### What is expected:
Take nothing but the lines from the one with "Programma fidelità" through the one with "хорошей книгой" in the entries below, both ends kept, and return them exactly with pictures left out.

### Entries supplied:

++++++

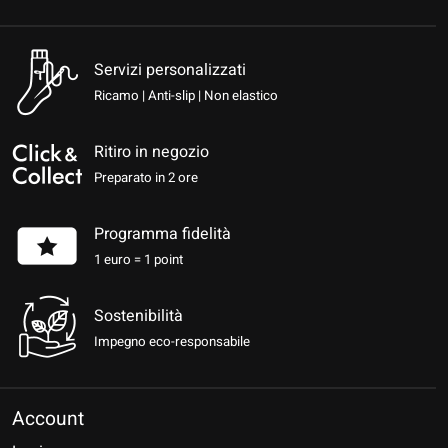
Servizi personalizzati
Ricamo | Anti-slip | Non elastico
Ritiro in negozio
Preparato in 2 ore
Programma fidelità
1 euro = 1 point
Sostenibilità
Impegno eco-responsabile
Account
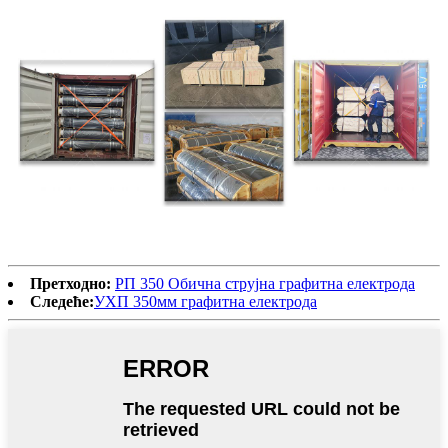
Претходно:
РП 350 Обична струјна графитна електрода
Следеће:
УХП 350мм графитна електрода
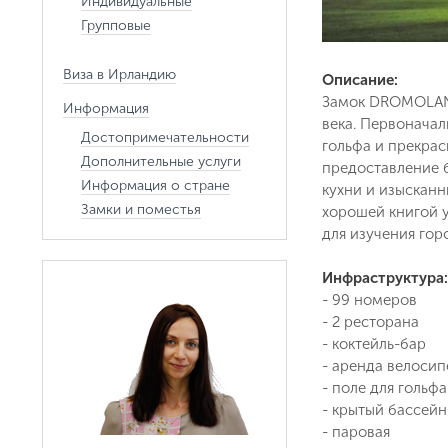
Индивидуальные
Групповые
Виза в Ирландию
Описание:
Замок DROMOLAND
Информация
века. Первоначал
Достопримечательности
гольфа и прекрас
Дополнительные услуги
предоставление 
Информация о стране
кухни и изысканн
Замки и поместья
хорошей книгой 
для изучения го
Инфраструктура:
- 99 номеров
- 2 ресторана
- коктейль-бар
- аренда велоси
- поле для гольфа
- крытый бассейн
- паровая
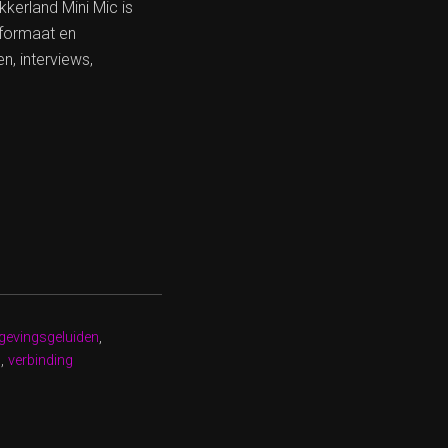
kkerland Mini Mic is
 formaat en
, interviews,
evingsgeluiden
,
s
,
verbinding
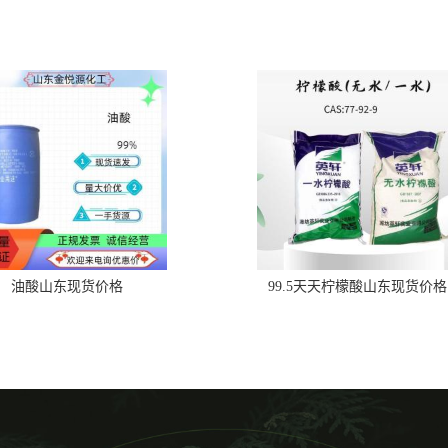
油酸山东现货价格
99.5天天柠檬酸山东现货价格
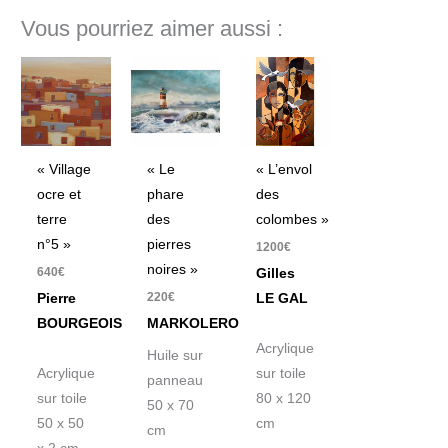
Vous pourriez aimer aussi :
« Village
« Le
« L’envol
ocre et
phare
des
terre
des
colombes »
n°5 »
pierres
1200
€
noires »
640
€
Gilles
220
€
Pierre
LE GAL
BOURGEOIS
MARKOLERO
Acrylique
Huile sur
Acrylique
sur toile
panneau
sur toile
80 x 120
50 x 70
50 x 50
cm
cm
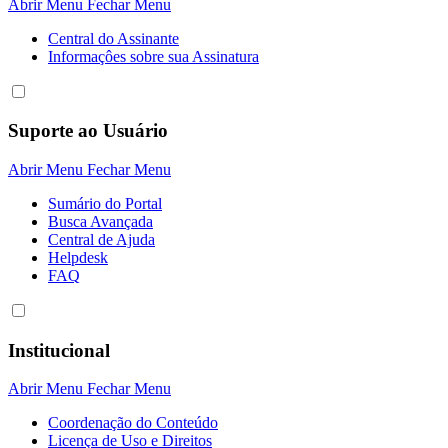
Abrir Menu
Fechar Menu
Central do Assinante
Informaçôes sobre sua Assinatura
Suporte ao Usuário
Abrir Menu
Fechar Menu
Sumário do Portal
Busca Avançada
Central de Ajuda
Helpdesk
FAQ
Institucional
Abrir Menu
Fechar Menu
Coordenação do Conteúdo
Licença de Uso e Direitos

++++++

### Finished exercise:
Programma fidelità
1 euro = 1 point
Sostenibilità
Impegno eco-responsabile
Account
Претходно:
РП 350 Обична струјна графитна електрода
Следеће:
УХП 350мм графитна електрода
Индивидуальные
Групповые
Виза в Ирландию
Описание:
Замок DROMOLAND
Информация
века. Первоначал
Достопримечательности
гольфа и прекрас
Дополнительные услуги
предоставление 
Информация о стране
кухни и изысканн
Замки и поместья
хорошей книгой 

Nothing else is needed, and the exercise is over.